Le procès qui se déroule au tribunal de Sidi M’hamed, et qui en est ce jeudi 5 décembre à son deuxième jour, vaut peut-être plus par les révélations faites sur le financement de la campagne pour le cinquième mandat que par les détails ésotériques du dossier de l’industrie de montage automobile.
Sur ce dernier volet, on a vu en ce deuxième jour deux accusés s’affronter et se rejeter la balle : Youcef Yousfi déclare à la barre qu’il était, en sa qualité de ministre de l’Industrie, en désaccord avec son chef hiérarchique direct, le Premier ministre Ahmed Ouyahia, sur l’approbation du dossier « non conforme » du groupe Mazouz.
Celui-ci n’avait pas inclus un partenaire étranger dans le capital de son usine d’assemblage de camions comme le stipulait le cahier des charges. Tout ce qui a été dit jusque-là sur les dessous du lancement de la filière automobile n’a pas permis d’établir que les avantages obtenus par les hommes d’affaires incriminés ont été suivis ou précédés de contreparties financières.
Seul Abdelmalek Sellal a été enfoncé par son fils par des arguments tirés par les cheveux. Farès Sellal a expliqué au juge qu’il a pris 23% du capital de l’usine du groupe Mazouz en apportant son seul savoir-faire.
La réponse de l’ancien Premier ministre est tout aussi légère : il n’était pas au courant que son fils détenait le quart des parts dans un groupe qui brasse des milliards en fabriquant des camions de gros tonnage.
Le reste des échanges est une succession de détails techniques, de témoignages sur des manquements aux procédures et de débats sur le bien-fondé même de lancer l’industrie d’assemblage automobile et les milliers de milliards qu’elle a fait perdre au Trésor public en exonérations.
Aussi élevé et choquant soit-il, le chiffre est la résultante d’une politique de l’État algérien qui, du reste, perd annuellement des sommes plus importantes en encouragements divers pour l’investissement, les exportations, l’emploi…

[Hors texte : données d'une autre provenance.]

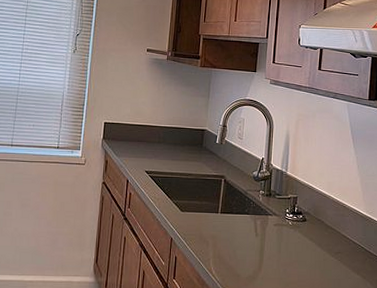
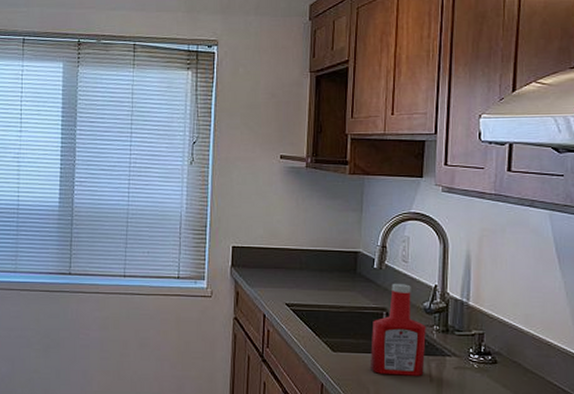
ketchup bottle: none [211,155,254,231] -> present [370,283,426,376]

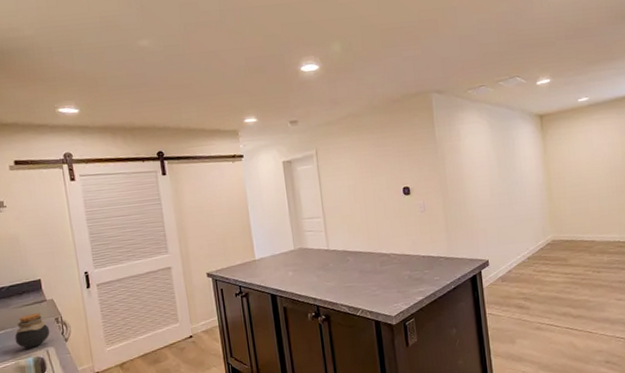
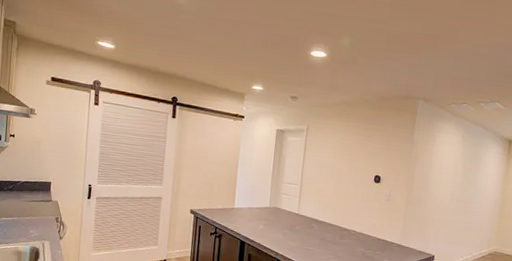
jar: present [14,313,50,348] -> none [19,209,49,238]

L’odeur nauséabonde de la corruption, la vraie, commence à se sentir lorsque les juges abordent l’autre volet du procès, le financement occulte de la campagne électorale de Bouteflika.
Le bâtonnier d’Alger, Abdelmadjid Sellini, s’était offusqué de la décision du tribunal de juger les deux dossiers dans le même procès, mais tout compte fait, l’idée n’était pas si mauvaise que ça.

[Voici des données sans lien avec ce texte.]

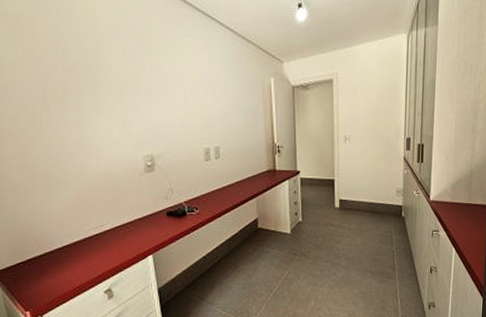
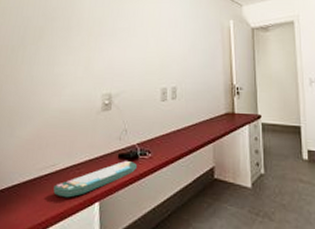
computer keyboard: none [105,217,185,254] -> present [53,160,137,198]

Les hommes d’affaires ayant bénéficié de supposées largesses lors du montage de leur investissement comptent également parmi les plus généreux bailleurs de fonds du président en campagne pour un cinquième mandat.
Même si tout le monde évite depuis le début du procès de citer l’ancien président ou son frère, le jumelage des deux dossiers permet, du moins à l’opinion, de suivre le fil.
On ne met pas 39 milliards de centimes sur la table pour les seuls yeux verts de Bouteflika. 39 milliards, c’est la somme par laquelle a contribué un seul des hommes d’affaires poursuivis, Mazouz en l’occurrence.
À la barre, il confirme avoir remis la somme à Ali Haddad dans son bureau de président du Forum des chefs d’entreprise. Celui-ci aurait mis 180 milliards.
Le procédé est d’une légèreté à peine croyable. « On m’a dit que tout le monde a payé, alors moi aussi j’ai payé », explique Ahmed Mazouz.
Du racket, du chantage ou tout simplement de l’excès de zèle et de l’opportunisme ? Il y a sans doute un peu de tout cela. Une partie de la somme a été effectivement retrouvée chez Ali Haddad.
Le système Bouteflika et ses pratiques sont directement mis en cause. Même si personne jusque-là n’a fait part d’une injonction directe de Saïd Bouteflika, Abdelmalek Sellal s’est chargé de tout résumer au premier jour du procès : « J’étais certes le directeur de campagne, mais le volet financier était du ressort du président et de son frère ».